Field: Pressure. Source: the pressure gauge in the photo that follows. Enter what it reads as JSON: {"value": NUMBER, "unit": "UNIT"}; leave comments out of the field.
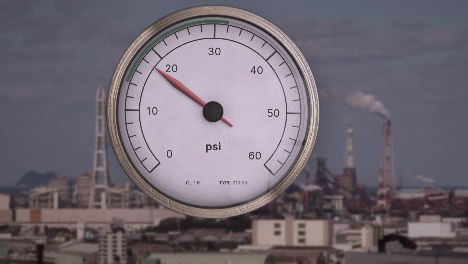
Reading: {"value": 18, "unit": "psi"}
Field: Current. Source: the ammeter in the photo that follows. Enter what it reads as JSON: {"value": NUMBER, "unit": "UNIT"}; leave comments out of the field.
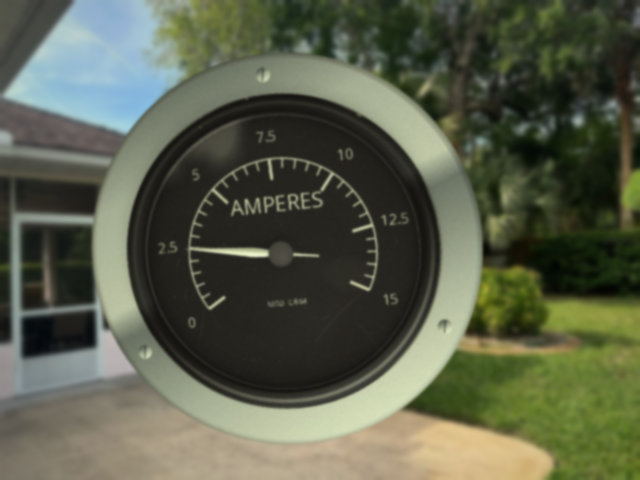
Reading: {"value": 2.5, "unit": "A"}
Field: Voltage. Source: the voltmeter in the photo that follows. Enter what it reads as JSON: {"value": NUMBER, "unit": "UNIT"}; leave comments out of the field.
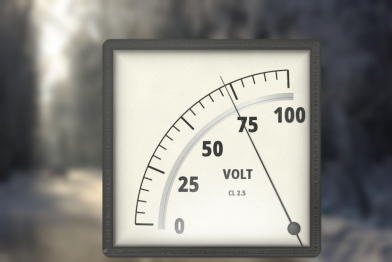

***

Assigned task — Please copy all of the records above word for word, leaving out the pictures.

Your response —
Field: Pressure. Source: the pressure gauge in the photo that follows. Enter what it reads as JSON: {"value": NUMBER, "unit": "UNIT"}; leave comments out of the field.
Reading: {"value": 18, "unit": "psi"}
Field: Current. Source: the ammeter in the photo that follows. Enter what it reads as JSON: {"value": NUMBER, "unit": "UNIT"}; leave comments out of the field.
Reading: {"value": 2.5, "unit": "A"}
Field: Voltage. Source: the voltmeter in the photo that follows. Enter what it reads as JSON: {"value": NUMBER, "unit": "UNIT"}; leave comments out of the field.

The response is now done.